▶ **Job item a**
Turn the records into a numbered list, beginning with the first line of the records and stopping after the line that contains "What is the maximum value for", with blank lines omitted.

Member of the Virginia House of Delegates from Fairfax
- In office January 13, 1960 – January 9, 1962
- Preceded by: Omer L. Hirst
- Succeeded by: Glenn A. Burklund

Member of the Virginia House of Delegates from Fairfax
- In office January 8, 1964 – January 13, 1970
- Preceded by: Glenn A. Burklund
- Succeeded by: Byron F. Andrews Jr.

Member of the Virginia House of Delegates from Fairfax
- In office January 12, 1972 – January 10, 1989
- Preceded by: Byron F. Andrews Jr.
- Succeeded by: Richard L. Fisher

Personal details
- Born: October 22, 1906 Waco, Texas, U.S.
- Died: June 8, 1994 (aged 87) Fairfax, Virginia, U.S.
- Party: Democratic
- Spouse: Norman Hugh MacDiarmid
- Children: Mary, Robert
- Alma mater: Swarthmore College

= Dorothy Shoemaker McDiarmid =

American politician (1906–1994)

Dorothy Shoemaker McDiarmid (October 22, 1906 – June 8, 1994) was a teacher, real estate broker, Quaker activist, and Virginia legislator for nearly 26 years.

==Early and family life==
Born in Waco, Texas to U.S. Department of Agriculture employee Daniel Naylor Shoemaker and his wife Frances Hartley, Dorothy Shoemaker was raised in the Washington D.C. metropolitan area (where her parents helped found the Florida Avenue Friends Meeting). She later remembered attending women's suffrage parades in which her mother marched. She attended Central High School, then Swarthmore College in Pennsylvania, from which she graduated with a bachelor's degree in political science in 1929. Her family had roots in Loudoun County, Virginia, ancestors having attended the Goose Creek meeting.

In 1932, Dorothy married fellow Swarthmore graduate Norman Hugh ("Mac") McDiarmid (1907–1993), and their marriage lasted 61 years until his death. Beginning in 1939, they lived on a 50-acre farm between Vienna, Virginia and Reston, Virginia.

==Career==
Dorothy McDiarmid taught school at the Sidwell Friends School for a time, as well as in northern Virginia. She was active in the Parent Teacher Association (becoming President of the Fairfax County federation chapter and uniting the white and black PTAs) as well as the League of Women Voters, Democratic Women's Club, Boy Scouts and Vienna community activities while raising their children. She and her husband "Mac" were partners in McDiarmid Realty and McDiarmid Associates.

==Political career==
In 1959, she ran for the General Assembly (a part-time position) to oppose the Byrd Organization's plan of Massive Resistance to the United States Supreme Court decisions in Brown v. Board of Education, which included a Prince Edward County, Virginia case. Governor Thomas Stanley, following the direction of U.S. Senator Harry F. Byrd proposed to close any school or district that integrated, even those integrating under court order, as in nearby Arlington as well as Norfolk and Albemarle County.

(Figure comprehension tasks)
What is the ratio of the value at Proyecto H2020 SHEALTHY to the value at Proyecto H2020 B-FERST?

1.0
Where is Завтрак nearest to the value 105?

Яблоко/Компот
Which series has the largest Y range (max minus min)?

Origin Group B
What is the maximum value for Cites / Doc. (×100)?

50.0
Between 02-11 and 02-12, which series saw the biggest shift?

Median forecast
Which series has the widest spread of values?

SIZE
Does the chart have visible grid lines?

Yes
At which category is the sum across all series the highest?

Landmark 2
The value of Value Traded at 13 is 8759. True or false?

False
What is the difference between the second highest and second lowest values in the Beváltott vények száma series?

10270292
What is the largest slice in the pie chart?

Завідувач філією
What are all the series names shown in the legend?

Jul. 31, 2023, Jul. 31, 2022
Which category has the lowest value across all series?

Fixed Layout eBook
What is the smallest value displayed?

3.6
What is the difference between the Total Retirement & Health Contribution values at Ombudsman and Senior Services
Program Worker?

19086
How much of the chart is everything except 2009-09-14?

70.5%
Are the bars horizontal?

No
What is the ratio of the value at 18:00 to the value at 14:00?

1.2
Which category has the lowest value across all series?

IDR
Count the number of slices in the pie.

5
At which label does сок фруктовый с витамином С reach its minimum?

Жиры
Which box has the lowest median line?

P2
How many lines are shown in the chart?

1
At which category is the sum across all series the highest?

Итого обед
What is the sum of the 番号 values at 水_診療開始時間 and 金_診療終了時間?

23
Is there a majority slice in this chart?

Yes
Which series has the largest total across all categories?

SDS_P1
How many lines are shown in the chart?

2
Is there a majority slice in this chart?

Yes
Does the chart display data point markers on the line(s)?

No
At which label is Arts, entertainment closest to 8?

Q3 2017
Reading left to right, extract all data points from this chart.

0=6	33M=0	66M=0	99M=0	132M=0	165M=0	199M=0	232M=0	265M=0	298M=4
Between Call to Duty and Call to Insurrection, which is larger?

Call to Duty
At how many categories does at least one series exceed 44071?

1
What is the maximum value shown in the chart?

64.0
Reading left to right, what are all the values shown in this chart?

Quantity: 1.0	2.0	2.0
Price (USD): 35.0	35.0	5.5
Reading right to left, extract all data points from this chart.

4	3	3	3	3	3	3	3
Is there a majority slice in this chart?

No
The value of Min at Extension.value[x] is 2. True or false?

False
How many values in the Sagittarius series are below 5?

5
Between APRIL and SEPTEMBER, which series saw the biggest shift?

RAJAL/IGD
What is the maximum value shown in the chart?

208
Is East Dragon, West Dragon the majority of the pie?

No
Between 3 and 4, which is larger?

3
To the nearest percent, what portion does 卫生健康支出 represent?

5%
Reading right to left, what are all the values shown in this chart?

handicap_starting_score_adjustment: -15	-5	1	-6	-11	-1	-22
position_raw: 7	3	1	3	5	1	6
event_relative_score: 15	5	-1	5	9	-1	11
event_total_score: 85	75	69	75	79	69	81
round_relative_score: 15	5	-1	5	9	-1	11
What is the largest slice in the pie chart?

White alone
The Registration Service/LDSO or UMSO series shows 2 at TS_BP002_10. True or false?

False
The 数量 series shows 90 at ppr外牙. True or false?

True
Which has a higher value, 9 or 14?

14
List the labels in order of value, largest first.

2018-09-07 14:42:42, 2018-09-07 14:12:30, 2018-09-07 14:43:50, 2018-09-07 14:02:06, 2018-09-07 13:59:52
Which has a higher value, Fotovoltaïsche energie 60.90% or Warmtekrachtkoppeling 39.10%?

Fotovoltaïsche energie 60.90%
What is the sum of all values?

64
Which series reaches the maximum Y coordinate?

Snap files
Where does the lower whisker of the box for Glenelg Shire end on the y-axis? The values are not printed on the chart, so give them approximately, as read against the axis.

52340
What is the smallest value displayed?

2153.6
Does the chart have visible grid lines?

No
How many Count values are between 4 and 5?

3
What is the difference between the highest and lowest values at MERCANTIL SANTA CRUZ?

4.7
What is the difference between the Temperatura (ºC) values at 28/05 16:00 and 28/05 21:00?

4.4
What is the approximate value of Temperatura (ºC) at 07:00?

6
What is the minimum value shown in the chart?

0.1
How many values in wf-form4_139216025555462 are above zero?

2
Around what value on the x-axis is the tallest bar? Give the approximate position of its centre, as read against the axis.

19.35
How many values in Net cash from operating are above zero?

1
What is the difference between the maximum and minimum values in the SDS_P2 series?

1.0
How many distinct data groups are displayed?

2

▶ **Job item b**
In the biography of Dorothy Shoemaker McDiarmid, what year did she graduate from Swarthmore College?

▶ **Reply a**
1. What is the ratio of the value at Proyecto H2020 SHEALTHY to the value at Proyecto H2020 B-FERST?
2. 1.0
3. Where is Завтрак nearest to the value 105?
4. Яблоко/Компот
5. Which series has the largest Y range (max minus min)?
6. Origin Group B
7. What is the maximum value for Cites / Doc. (×100)?

▶ **Reply b**
1929